Required work ::
Every record here must be copied exactly, except for the images it holds.

Available records ::
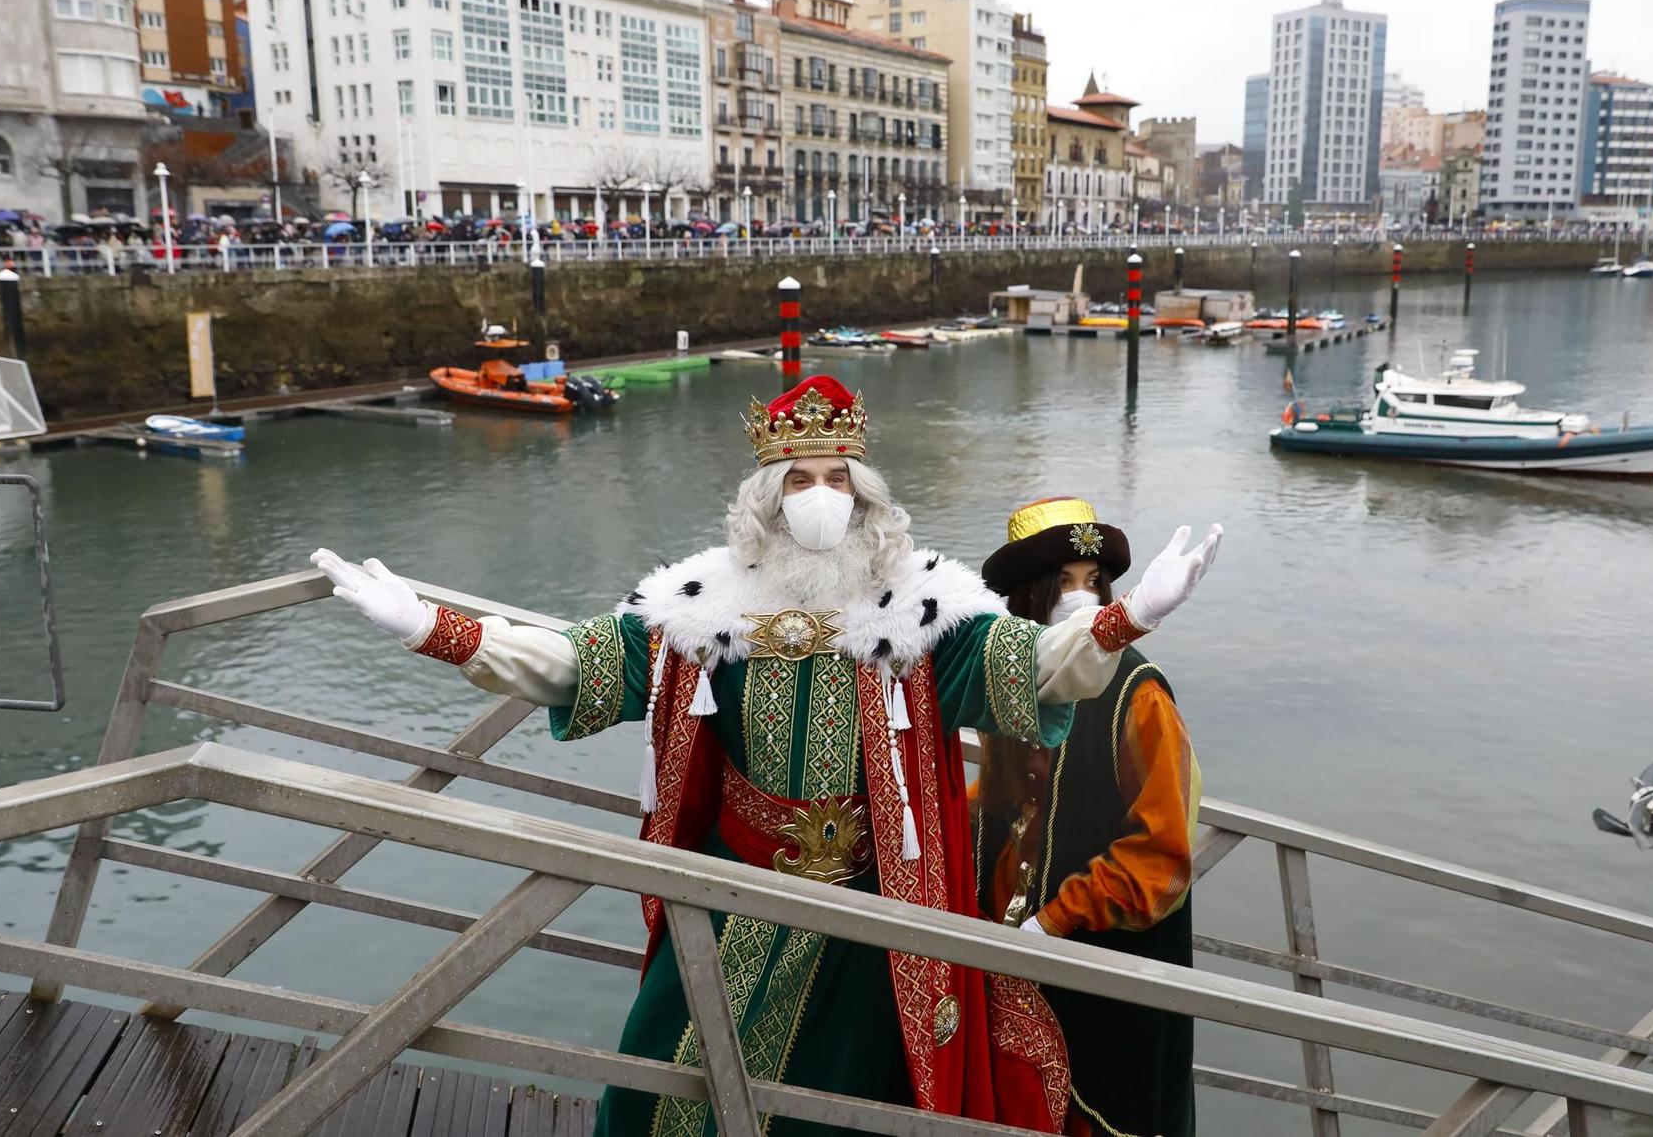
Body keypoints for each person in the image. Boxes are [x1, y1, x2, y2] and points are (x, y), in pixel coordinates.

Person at [313, 377, 1222, 1137]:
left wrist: (1129, 615)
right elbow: (571, 662)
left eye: (836, 477)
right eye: (799, 479)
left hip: (876, 905)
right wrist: (435, 629)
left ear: (863, 494)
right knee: (669, 1075)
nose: (820, 497)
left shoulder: (921, 610)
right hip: (736, 887)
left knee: (860, 1094)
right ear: (767, 496)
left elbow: (1038, 667)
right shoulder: (702, 607)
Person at [973, 498, 1201, 1137]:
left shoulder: (1140, 694)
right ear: (1027, 599)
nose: (1080, 600)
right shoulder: (1014, 682)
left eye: (1093, 583)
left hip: (1099, 964)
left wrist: (1054, 921)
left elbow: (1161, 854)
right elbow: (997, 802)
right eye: (1062, 584)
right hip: (1006, 959)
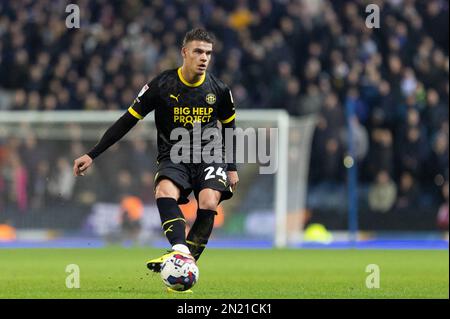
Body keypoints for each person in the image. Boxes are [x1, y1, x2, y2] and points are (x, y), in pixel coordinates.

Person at [73, 29, 239, 291]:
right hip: (174, 156)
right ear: (184, 52)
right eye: (198, 51)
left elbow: (229, 128)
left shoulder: (219, 90)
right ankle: (180, 251)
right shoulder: (161, 85)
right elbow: (127, 121)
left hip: (210, 155)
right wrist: (92, 153)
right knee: (164, 190)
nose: (204, 57)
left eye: (208, 53)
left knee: (208, 200)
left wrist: (231, 168)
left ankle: (181, 259)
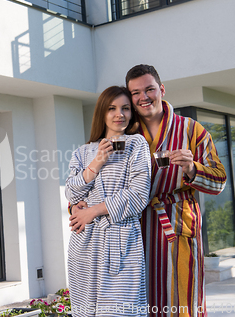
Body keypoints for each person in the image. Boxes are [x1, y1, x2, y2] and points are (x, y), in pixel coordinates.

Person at [125, 64, 227, 317]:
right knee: (138, 301)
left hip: (178, 222)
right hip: (134, 228)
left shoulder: (192, 130)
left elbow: (219, 181)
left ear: (161, 89)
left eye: (149, 89)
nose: (143, 97)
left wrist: (192, 168)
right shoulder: (124, 132)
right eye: (135, 92)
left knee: (183, 299)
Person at [65, 86, 152, 317]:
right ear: (102, 113)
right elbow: (71, 194)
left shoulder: (137, 145)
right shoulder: (82, 152)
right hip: (85, 244)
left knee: (120, 311)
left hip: (122, 243)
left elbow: (138, 195)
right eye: (112, 108)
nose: (119, 114)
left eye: (125, 108)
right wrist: (96, 163)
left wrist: (92, 211)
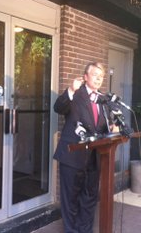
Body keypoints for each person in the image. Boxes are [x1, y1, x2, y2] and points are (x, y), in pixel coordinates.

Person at [53, 62, 117, 233]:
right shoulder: (76, 94)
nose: (98, 78)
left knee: (89, 199)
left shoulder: (103, 99)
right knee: (71, 200)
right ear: (85, 77)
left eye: (101, 76)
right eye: (95, 74)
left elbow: (101, 126)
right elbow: (58, 108)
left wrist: (112, 128)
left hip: (94, 158)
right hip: (72, 157)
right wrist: (70, 91)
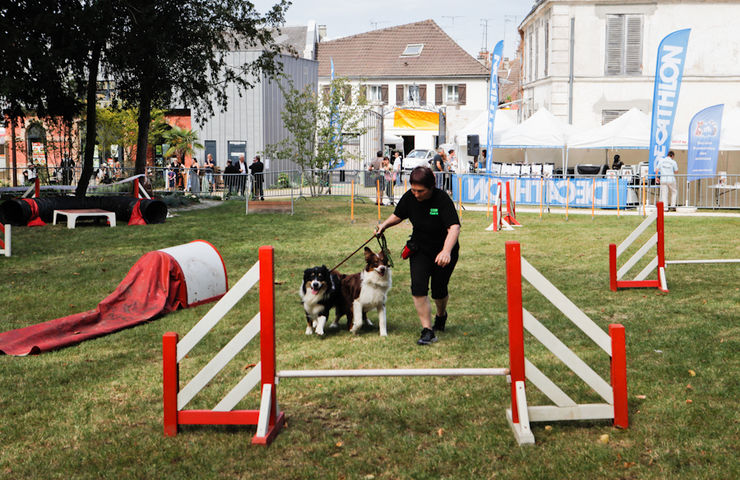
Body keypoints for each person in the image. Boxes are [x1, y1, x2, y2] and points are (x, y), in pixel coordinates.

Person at [375, 166, 461, 346]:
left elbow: (454, 227)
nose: (416, 194)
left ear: (431, 187)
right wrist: (384, 225)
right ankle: (427, 330)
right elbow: (398, 215)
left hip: (443, 251)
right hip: (420, 249)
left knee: (439, 290)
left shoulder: (442, 200)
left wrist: (446, 251)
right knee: (418, 287)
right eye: (413, 189)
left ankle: (441, 315)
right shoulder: (410, 197)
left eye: (420, 191)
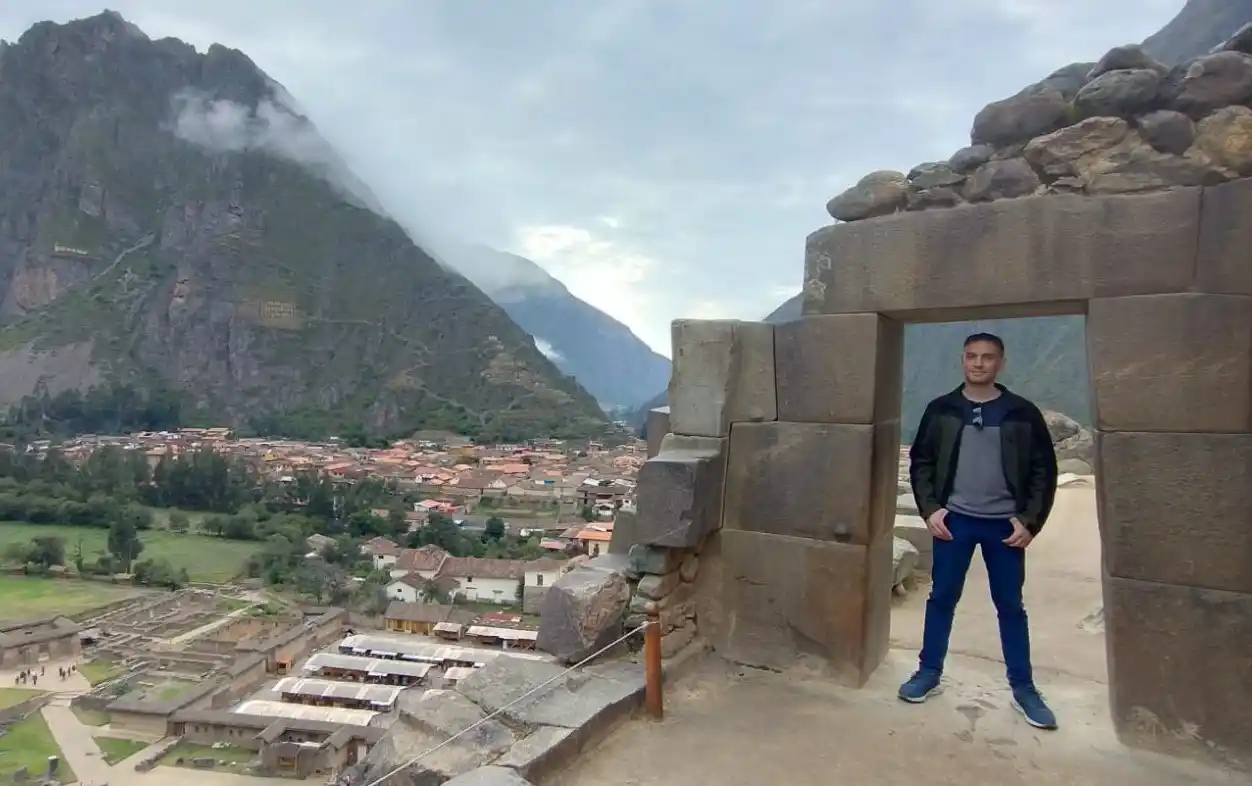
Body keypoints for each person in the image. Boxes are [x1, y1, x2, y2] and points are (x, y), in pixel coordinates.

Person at [897, 332, 1059, 730]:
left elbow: (1043, 470)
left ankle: (1023, 689)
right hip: (955, 522)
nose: (979, 364)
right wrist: (930, 509)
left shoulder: (1021, 413)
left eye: (987, 357)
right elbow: (922, 463)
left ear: (999, 362)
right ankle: (928, 672)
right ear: (962, 360)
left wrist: (1030, 520)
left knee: (1010, 606)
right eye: (972, 356)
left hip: (1005, 525)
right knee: (941, 599)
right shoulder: (942, 410)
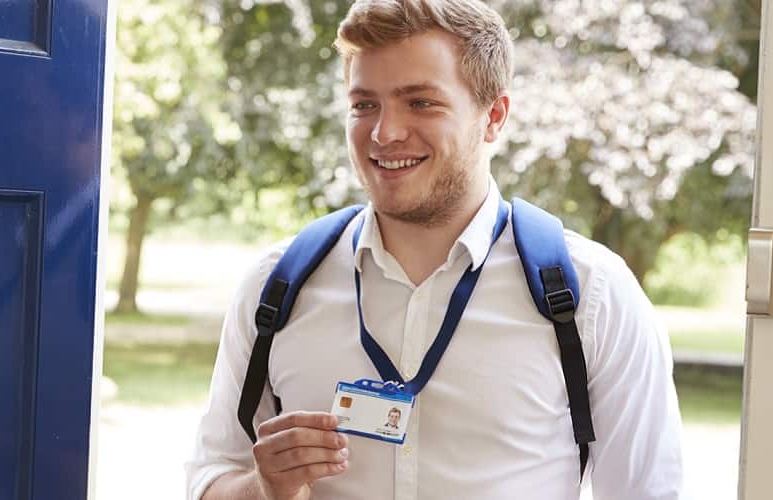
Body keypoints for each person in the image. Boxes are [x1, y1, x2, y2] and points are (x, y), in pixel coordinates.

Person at [187, 1, 683, 499]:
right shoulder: (276, 287)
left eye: (420, 102)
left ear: (494, 117)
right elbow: (209, 478)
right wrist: (262, 487)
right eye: (364, 105)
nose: (384, 132)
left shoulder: (592, 295)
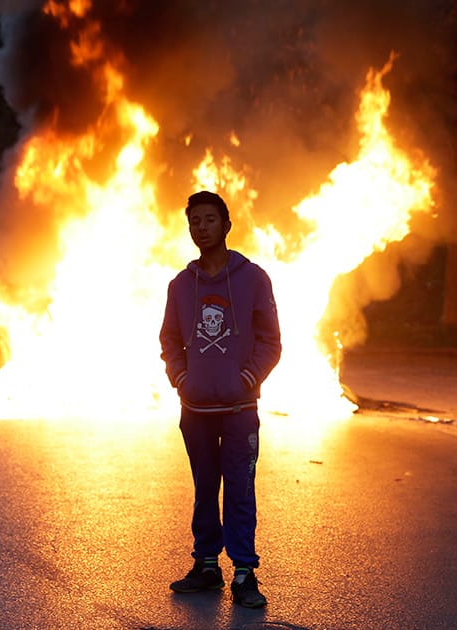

Result of this exercise ::
Body keypoints for each person in the image. Boxes are [x1, y1, x2, y2] and points are (x, y), in pixel coordinates.

Person at [313, 377, 1222, 1137]:
left wrist: (1129, 615)
right elbow: (571, 662)
left eye: (836, 477)
right eye: (799, 479)
left hip: (876, 905)
right wrist: (435, 629)
left ear: (863, 494)
right knee: (669, 1075)
nose: (820, 497)
left shoulder: (921, 610)
right hip: (736, 887)
left knee: (860, 1094)
right ear: (767, 496)
left elbow: (1038, 667)
right shoulder: (702, 607)
Person at [973, 498, 1201, 1137]:
left shoulder: (1140, 694)
right ear: (1027, 599)
nose: (1080, 600)
right shoulder: (1014, 682)
left eye: (1093, 583)
left hip: (1099, 964)
left wrist: (1054, 921)
left elbow: (1161, 854)
right elbow: (997, 802)
right eye: (1062, 584)
right hip: (1006, 959)
Body keypoints for each person in the image. Boxes are [x1, y1, x2, y2] and points are (x, y), in pixel coordinates.

Person at [73, 29, 239, 291]:
right hip: (174, 156)
right ear: (184, 52)
right eye: (198, 51)
left elbow: (229, 128)
left shoulder: (219, 90)
right ankle: (180, 251)
right shoulder: (161, 85)
right elbow: (127, 121)
left hip: (210, 155)
right wrist: (92, 153)
right knee: (164, 190)
nose: (204, 57)
left eye: (208, 53)
left knee: (208, 200)
left wrist: (231, 168)
left ankle: (181, 259)
Body keypoints for each person in the image. Boxes are [x1, y1, x2, y2] and points are (x, y), in pixel coordinates.

Person at [125, 64, 227, 317]:
right knee: (138, 301)
left hip: (178, 222)
right hip: (134, 228)
left shoulder: (192, 130)
left elbow: (219, 181)
left ear: (161, 89)
left eye: (149, 89)
nose: (143, 97)
left wrist: (192, 168)
right shoulder: (124, 132)
right eye: (135, 92)
left knee: (183, 299)
Person at [65, 86, 152, 317]:
right ear: (102, 113)
right elbow: (71, 194)
left shoulder: (137, 145)
right shoulder: (82, 152)
right hip: (85, 244)
left knee: (120, 311)
left hip: (122, 243)
left elbow: (138, 195)
right eye: (112, 108)
nose: (119, 114)
left eye: (125, 108)
right wrist: (96, 163)
left wrist: (92, 211)
Body keypoints for each person in the image. Boxes are [x1, y1, x2, y2] and points are (x, y), in pixel coordinates.

Person at [53, 62, 117, 233]:
right shoulder: (76, 94)
nose: (98, 78)
left knee: (89, 199)
left shoulder: (103, 99)
right knee: (71, 200)
right ear: (85, 77)
left eye: (101, 76)
right eye: (95, 74)
left elbow: (101, 126)
right elbow: (58, 108)
left wrist: (112, 128)
left hip: (94, 158)
right hip: (72, 157)
right wrist: (70, 91)
Body keypoints for each person in the image. Boxes are [x1, y1, x2, y2] and points are (x, y), in pixel coordinates.

Person at [375, 166, 461, 346]:
left elbow: (454, 227)
nose: (416, 194)
left ear: (431, 187)
right wrist: (384, 225)
right ankle: (427, 330)
right elbow: (398, 215)
left hip: (443, 251)
right hip: (420, 249)
left knee: (439, 290)
left shoulder: (442, 200)
left wrist: (446, 251)
right knee: (418, 287)
right eye: (413, 189)
left ankle: (441, 315)
right shoulder: (410, 197)
left eye: (420, 191)
Body keypoints for each person in the image. Boxes are [x1, y1, x2, y2] and points are (x, y), in pixel coordinates.

Person at [897, 332, 1059, 730]:
left elbow: (1043, 470)
left ankle: (1023, 689)
right hip: (955, 522)
nose: (979, 364)
right wrist: (930, 509)
left shoulder: (1021, 413)
left eye: (987, 357)
right elbow: (922, 463)
left ear: (999, 362)
right ankle: (928, 672)
right ear: (962, 360)
left wrist: (1030, 520)
left knee: (1010, 606)
right eye: (972, 356)
left hip: (1005, 525)
right knee: (941, 599)
right shoulder: (942, 410)
Body keypoints for each person in the image. Boxes are [x1, y1, x2, y2] and points are (x, y), in pixel coordinates.

Person at [187, 1, 683, 499]:
right shoulder: (276, 287)
left eye: (420, 102)
left ear: (494, 117)
right elbow: (209, 478)
right wrist: (262, 487)
right eye: (364, 105)
nose: (384, 132)
left shoulder: (592, 295)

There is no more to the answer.